A ces sujets de concurrence, s'ajoute celui de la fiscalité : "un sujet à régler prioritairement" estime-t-elle, s'exprimant à titre personnel, puisque cela n'est pas du ressort de l'Autorité de la concurrence. "Comme dans un secteur comme celui de l'hôtellerie, on change d'ère : les acteurs anciens sont soumis à des règles historiques, alors que d'autres interviennent sous d'autres modalités et ne sont pas soumis à ces règles…"

Autre enjeu de régulation : celui des données personnelles. "Nous avons été impressionnés par certaines utilisations des données que faisaient certains acteurs. La confiance des internautes pourrait être fragilisée. Cette confiance peut être rétablie par des actions de régulation." L'Autorité suivra avec attention la mise en place de la GDPR, mais surtout les discussions en cours autour de la directive "e-Privacy" : "il y a un enjeu concurrentiel derrière : ces réglementations sont prises pour le respect des internautes, mais nous tenons à souligner le fait que selon la façon dont la règle est définie, certains peuvent être favorisés au détriment d'autres."

Le contexte serait même plutôt favorable aux autorités européennes : jusqu'alors, une régulation ou des condamnations d'acteurs américains aurait pu entraîner sur une crise politique et diplomatique. Désormais, même le régulateur américain a conscience qu'il doit intervenir, comme l'ont montré les déclarations très rapides de la FTC à l'encontre de Facebook, à la suite de l'affaire Cambridge Analytica. "Nous sommes probablement à l'aube d'un changement : après une période de laisser-faire, aux Etats-Unis, la nécessité d'une intervention semble établie."

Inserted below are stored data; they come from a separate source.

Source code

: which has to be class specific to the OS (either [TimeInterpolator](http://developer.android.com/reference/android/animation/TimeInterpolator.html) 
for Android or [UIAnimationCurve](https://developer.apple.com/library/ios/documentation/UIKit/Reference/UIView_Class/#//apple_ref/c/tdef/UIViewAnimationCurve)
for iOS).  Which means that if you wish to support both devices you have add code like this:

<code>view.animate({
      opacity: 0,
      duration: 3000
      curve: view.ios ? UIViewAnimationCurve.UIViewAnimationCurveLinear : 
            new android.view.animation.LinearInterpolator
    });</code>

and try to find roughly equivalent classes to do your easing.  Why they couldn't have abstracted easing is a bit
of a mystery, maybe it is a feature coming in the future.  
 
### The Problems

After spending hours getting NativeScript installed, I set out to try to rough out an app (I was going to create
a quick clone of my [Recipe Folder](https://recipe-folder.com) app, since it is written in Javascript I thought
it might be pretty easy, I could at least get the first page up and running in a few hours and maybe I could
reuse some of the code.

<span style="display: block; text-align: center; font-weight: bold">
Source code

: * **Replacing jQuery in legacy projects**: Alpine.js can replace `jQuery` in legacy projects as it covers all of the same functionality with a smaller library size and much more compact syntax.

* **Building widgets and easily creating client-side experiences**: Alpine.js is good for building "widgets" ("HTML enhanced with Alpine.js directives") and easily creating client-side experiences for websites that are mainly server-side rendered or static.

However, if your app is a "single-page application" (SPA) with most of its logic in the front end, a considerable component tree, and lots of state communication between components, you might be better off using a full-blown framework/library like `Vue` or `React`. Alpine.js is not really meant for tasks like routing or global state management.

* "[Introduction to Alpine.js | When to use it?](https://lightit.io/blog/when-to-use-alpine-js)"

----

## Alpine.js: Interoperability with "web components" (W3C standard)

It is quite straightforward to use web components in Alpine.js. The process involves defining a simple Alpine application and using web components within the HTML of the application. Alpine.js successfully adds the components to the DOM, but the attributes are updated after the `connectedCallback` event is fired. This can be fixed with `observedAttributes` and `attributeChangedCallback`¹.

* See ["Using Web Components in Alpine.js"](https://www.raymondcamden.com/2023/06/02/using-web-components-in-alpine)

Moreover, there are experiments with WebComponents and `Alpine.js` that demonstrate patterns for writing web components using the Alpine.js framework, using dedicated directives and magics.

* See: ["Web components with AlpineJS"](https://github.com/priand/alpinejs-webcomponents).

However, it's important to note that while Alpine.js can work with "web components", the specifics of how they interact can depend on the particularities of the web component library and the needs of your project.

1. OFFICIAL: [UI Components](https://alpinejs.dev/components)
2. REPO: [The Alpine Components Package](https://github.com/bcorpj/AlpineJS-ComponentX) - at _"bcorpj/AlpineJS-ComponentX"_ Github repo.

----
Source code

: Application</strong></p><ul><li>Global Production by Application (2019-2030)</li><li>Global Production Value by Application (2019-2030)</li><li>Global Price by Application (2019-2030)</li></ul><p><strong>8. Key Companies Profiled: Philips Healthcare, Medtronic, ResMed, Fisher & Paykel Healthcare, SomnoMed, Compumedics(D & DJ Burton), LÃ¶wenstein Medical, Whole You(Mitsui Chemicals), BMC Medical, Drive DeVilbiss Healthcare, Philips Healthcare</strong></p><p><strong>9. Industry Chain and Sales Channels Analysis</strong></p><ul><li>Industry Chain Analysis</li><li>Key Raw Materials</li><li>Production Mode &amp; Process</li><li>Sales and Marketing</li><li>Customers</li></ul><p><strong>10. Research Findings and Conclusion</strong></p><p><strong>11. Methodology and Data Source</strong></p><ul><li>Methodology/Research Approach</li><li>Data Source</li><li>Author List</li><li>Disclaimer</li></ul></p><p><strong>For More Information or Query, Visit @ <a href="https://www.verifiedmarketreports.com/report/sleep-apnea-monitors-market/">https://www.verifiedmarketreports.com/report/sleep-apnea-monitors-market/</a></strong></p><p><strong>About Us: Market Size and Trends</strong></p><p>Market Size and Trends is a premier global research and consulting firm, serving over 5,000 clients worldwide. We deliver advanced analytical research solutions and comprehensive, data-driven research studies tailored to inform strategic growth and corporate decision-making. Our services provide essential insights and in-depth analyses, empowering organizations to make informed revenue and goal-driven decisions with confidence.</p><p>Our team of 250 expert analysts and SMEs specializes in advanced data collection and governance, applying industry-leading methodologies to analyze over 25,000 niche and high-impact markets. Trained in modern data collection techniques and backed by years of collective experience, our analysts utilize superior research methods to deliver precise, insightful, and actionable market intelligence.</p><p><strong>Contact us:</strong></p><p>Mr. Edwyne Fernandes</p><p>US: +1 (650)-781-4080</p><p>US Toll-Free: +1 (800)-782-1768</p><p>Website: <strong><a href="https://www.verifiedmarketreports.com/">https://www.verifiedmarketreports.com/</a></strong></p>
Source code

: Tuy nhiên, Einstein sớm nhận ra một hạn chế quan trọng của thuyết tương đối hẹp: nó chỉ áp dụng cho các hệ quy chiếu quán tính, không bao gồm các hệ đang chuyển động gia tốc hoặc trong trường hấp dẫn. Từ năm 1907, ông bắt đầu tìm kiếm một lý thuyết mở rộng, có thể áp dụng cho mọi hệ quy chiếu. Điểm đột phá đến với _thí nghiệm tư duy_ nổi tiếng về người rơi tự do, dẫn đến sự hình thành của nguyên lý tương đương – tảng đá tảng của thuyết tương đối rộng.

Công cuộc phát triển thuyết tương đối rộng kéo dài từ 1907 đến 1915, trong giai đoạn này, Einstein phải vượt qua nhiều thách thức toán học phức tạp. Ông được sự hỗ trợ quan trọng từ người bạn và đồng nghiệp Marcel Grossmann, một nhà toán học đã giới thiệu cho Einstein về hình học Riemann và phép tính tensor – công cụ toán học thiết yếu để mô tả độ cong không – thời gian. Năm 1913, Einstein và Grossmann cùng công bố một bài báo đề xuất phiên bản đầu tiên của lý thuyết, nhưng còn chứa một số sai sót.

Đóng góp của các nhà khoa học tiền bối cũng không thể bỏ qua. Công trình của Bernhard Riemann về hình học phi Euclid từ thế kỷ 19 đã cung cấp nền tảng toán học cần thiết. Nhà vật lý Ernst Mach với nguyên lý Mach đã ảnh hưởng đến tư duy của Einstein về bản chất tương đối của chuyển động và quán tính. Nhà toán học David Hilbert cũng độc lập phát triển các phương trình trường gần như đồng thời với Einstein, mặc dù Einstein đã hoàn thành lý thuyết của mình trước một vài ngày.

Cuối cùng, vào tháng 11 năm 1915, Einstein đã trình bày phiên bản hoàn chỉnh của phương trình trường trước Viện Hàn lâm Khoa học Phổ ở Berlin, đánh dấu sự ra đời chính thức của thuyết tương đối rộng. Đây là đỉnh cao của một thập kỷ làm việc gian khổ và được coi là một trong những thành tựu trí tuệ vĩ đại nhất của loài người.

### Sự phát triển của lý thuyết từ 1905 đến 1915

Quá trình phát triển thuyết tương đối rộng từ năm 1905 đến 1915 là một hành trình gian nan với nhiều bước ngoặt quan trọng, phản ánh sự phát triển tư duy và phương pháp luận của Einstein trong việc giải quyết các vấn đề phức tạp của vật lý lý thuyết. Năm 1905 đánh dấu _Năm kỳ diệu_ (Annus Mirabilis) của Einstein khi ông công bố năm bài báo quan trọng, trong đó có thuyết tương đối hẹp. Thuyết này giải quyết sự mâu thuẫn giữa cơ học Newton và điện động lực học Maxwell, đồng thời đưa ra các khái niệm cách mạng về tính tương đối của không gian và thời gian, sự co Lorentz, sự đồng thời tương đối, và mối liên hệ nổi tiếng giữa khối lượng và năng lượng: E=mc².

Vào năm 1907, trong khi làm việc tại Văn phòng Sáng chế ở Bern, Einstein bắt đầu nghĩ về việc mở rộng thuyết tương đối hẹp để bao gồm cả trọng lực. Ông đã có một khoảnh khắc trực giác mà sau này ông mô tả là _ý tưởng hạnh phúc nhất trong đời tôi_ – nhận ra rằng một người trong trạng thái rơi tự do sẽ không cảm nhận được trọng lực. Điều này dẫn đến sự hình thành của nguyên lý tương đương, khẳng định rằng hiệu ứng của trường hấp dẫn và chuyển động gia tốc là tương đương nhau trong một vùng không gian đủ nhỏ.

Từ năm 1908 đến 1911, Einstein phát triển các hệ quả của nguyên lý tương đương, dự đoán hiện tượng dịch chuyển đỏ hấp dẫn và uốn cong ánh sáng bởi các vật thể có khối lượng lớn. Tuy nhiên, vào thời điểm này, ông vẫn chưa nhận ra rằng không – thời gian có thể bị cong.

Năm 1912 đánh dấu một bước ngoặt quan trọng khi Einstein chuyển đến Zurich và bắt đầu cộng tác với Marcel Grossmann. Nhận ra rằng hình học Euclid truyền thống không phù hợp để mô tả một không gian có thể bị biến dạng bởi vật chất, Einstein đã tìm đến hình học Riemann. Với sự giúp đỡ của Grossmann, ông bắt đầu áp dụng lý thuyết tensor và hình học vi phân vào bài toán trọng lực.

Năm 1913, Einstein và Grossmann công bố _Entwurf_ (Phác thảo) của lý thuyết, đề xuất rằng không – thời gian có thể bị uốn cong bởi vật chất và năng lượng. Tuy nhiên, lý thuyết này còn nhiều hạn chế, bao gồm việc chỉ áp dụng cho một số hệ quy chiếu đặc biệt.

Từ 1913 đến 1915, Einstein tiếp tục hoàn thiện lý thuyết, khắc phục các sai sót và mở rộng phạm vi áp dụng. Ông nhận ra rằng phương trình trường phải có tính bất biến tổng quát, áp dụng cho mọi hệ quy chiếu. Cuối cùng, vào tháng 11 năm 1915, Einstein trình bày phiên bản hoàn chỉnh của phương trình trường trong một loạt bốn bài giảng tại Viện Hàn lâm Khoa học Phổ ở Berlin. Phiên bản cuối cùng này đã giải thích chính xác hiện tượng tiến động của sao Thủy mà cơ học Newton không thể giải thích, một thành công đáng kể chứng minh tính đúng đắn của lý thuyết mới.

Mais l'Autorité de la concurrence française est-elle en capacité de réagir suffisamment vite pour réguler les distorsions de concurrence, avant que ceux qui les subissent ne mettent la clé sous la porte ? "L'affaire Google Shopping a participé d'une prise de conscience que les différentes autorités de la concurrence devaient mieux travailler ensemble, pour aller plus vite. C'est l'une de nos priorités sur le marché français : pouvoir intervenir dans des délais beaucoup plus raisonnables, pour éviter que les acteurs aient disparus avant qu'on ait rendu une décision." Et de conclure : "Dans les prochains mois, nous verrons si on doit s'intéresser à certaines pratiques. Vous le saurez très vite."